→ **TASKS TO COMPLETE**:
(a) In the piece on Sunni and Shia Islam below, copy the words word for word, starting with "Muhammad established no" and going on through "by Muhammad's companions).".
(b) Sum up the text on Sunni and Shia Islam below in two sentences.
(c) Pick up the piece on Sunni and Shia Islam below where it stops and write what comes next.

→ **SELECTED EXTRACT**:
• • •

Sunni and Shia: The Worlds of Islam

Islam, as described by Muhammad, was a straightforward faith, demanding of its adherents only that they acknowledge a set of basic beliefs: that there is only one God, and that God is Allah; that believers must submit completely to God; that God is revealed in the Qur'an; that Muhammad is Allah's final prophet, and that all believers are equal before God. Beyond that, believers were called upon to observe "sharia" (the law as defined by the Qur'an), and to conform to the five "pillars" of the faith: public witnessing of one's faith, daily prayer, charity, fasting during the holy month of Ramadan, and making pilgrimage to Mecca.

Muhammad established no church or institutional structure for Islam; indeed, the faith's basic notion that all believers were equal before God seemed to rule out the notion of a priesthood. But Islam was a social and political movement as well as a religious one, and as it developed, a complex set of institutions grew with it, which over time took on an increasingly religious significance. And as the Arab empire expanded, Islam incorporated elements of the cultures it encountered, giving rise to varying schools of interpretation of the texts of Islamic belief: the Qur'an, the "sunnah" (the exemplary words and deeds of Muhammad) and the "hadith" (the records kept by Muhammad's companions).

With the rise of religious institutions and the expansion of Islamic scholarship, doctrinal arguments developed, which led to the development of a number of sects and schools of thought. But the most important schism in Islam -- the event that split the faith into the majority Sunni and minority Shia branches that persist to the present day -- took place at the religion's very beginnings.

• • •

→ **SUPPLIED MATERIAL**:

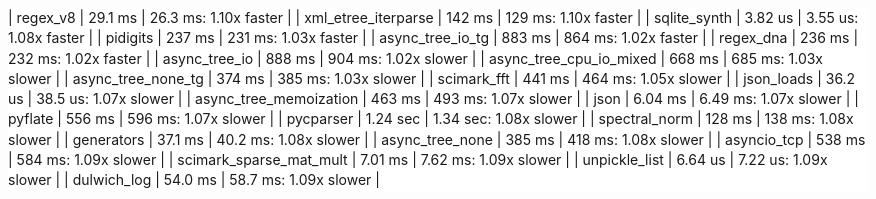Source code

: | regex_v8                 | 29.1 ms                                                                                                             | 26.3 ms: 1.10x faster                                                                                                     |
| xml_etree_iterparse      | 142 ms                                                                                                              | 129 ms: 1.10x faster                                                                                                      |
| sqlite_synth             | 3.82 us                                                                                                             | 3.55 us: 1.08x faster                                                                                                     |
| pidigits                 | 237 ms                                                                                                              | 231 ms: 1.03x faster                                                                                                      |
| async_tree_io_tg         | 883 ms                                                                                                              | 864 ms: 1.02x faster                                                                                                      |
| regex_dna                | 236 ms                                                                                                              | 232 ms: 1.02x faster                                                                                                      |
| async_tree_io            | 888 ms                                                                                                              | 904 ms: 1.02x slower                                                                                                      |
| async_tree_cpu_io_mixed  | 668 ms                                                                                                              | 685 ms: 1.03x slower                                                                                                      |
| async_tree_none_tg       | 374 ms                                                                                                              | 385 ms: 1.03x slower                                                                                                      |
| scimark_fft              | 441 ms                                                                                                              | 464 ms: 1.05x slower                                                                                                      |
| json_loads               | 36.2 us                                                                                                             | 38.5 us: 1.07x slower                                                                                                     |
| async_tree_memoization   | 463 ms                                                                                                              | 493 ms: 1.07x slower                                                                                                      |
| json                     | 6.04 ms                                                                                                             | 6.49 ms: 1.07x slower                                                                                                     |
| pyflate                  | 556 ms                                                                                                              | 596 ms: 1.07x slower                                                                                                      |
| pycparser                | 1.24 sec                                                                                                            | 1.34 sec: 1.08x slower                                                                                                    |
| spectral_norm            | 128 ms                                                                                                              | 138 ms: 1.08x slower                                                                                                      |
| generators               | 37.1 ms                                                                                                             | 40.2 ms: 1.08x slower                                                                                                     |
| async_tree_none          | 385 ms                                                                                                              | 418 ms: 1.08x slower                                                                                                      |
| asyncio_tcp              | 538 ms                                                                                                              | 584 ms: 1.09x slower                                                                                                      |
| scimark_sparse_mat_mult  | 7.01 ms                                                                                                             | 7.62 ms: 1.09x slower                                                                                                     |
| unpickle_list            | 6.64 us                                                                                                             | 7.22 us: 1.09x slower                                                                                                     |
| dulwich_log              | 54.0 ms                                                                                                             | 58.7 ms: 1.09x slower                                                                                                     |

• • •

→ **TASK-BY-TASK OUTPUTS**:
(a)
Muhammad established no church or institutional structure for Islam; indeed, the faith's basic notion that all believers were equal before God seemed to rule out the notion of a priesthood. But Islam was a social and political movement as well as a religious one, and as it developed, a complex set of institutions grew with it, which over time took on an increasingly religious significance. And as the Arab empire expanded, Islam incorporated elements of the cultures it encountered, giving rise to varying schools of interpretation of the texts of Islamic belief: the Qur'an, the "sunnah" (the exemplary words and deeds of Muhammad) and the "hadith" (the records kept by Muhammad's companions).

(b) Muhammad described Islam as a simple faith: believers accept a few basic beliefs, observe sharia and keep the five pillars, and he set up no church or priesthood. As the faith and the Arab empire grew, institutions and differing schools of interpretation arose, but the most important split, into the majority Sunni and minority Shia branches, took place at the religion's very beginnings.

(c)
The Caliphate

Muhammad died in 632 C.E. without leaving a son and heir, or clear instructions on who would succeed him. Under his leadership, Islam had become not only a faith, but the driving force behind an expanding Arab empire. Following tribal tradition, three groups of Muslim leaders -- those who had accompanied Muhammad on the "hijira" (the flight of the early Muslims from Mecca to Medina), the civic leaders of Medina who initially supported Muhammad, and the prominent families of Mecca who had become converts upon Muhammad's return -- met to decide who would act as head of the growing "ummah" or Muslim community.

The discussions split along partisan lines, which had roots in an existing rivalry between the closely related Hashemite and Umayyad clans. The Hashemites (the clan to which Muhammad belonged), supported Muhammad's son-in-law Ali (he'd married the Prophet's daughter Fatima), while the rival Umayyads backed Abu Bakr, Muhammad's father-in-law. Ali's followers became known as the Shia, from "shiat Ali" (party of Ali); those who supported the Umayyads came to be called Sunnis, from "Sunna" (one who follows the word and deed of the Prophet).

Eventually Abu Bakr was appointed to the new position, known as the Caliphate (from "khalifa," the Arabic term for successor), and assumed spiritual and political leadership. The new position was primarily secular: The Caliph led the Islamic community, but was not believed to possess any kind of divine power or prophetic ability, since Muhammad's teachings had established that he was the final Prophet.

While Abu Bakr's reign lasted only two years (he died in 634), his successors, Omar and Uthman, continued to expand the empire, moving into Iran and Egypt. But the political struggles between the clans continued, and both the second and third Caliphs were assassinated.

In 656, Ali was chosen as the fourth Caliph. He would be the last of the "rightly guided" Caliphs -- the men who had traveled and studied with Muhammad -- and his ascent to the throne triggered Islam's first open civil war.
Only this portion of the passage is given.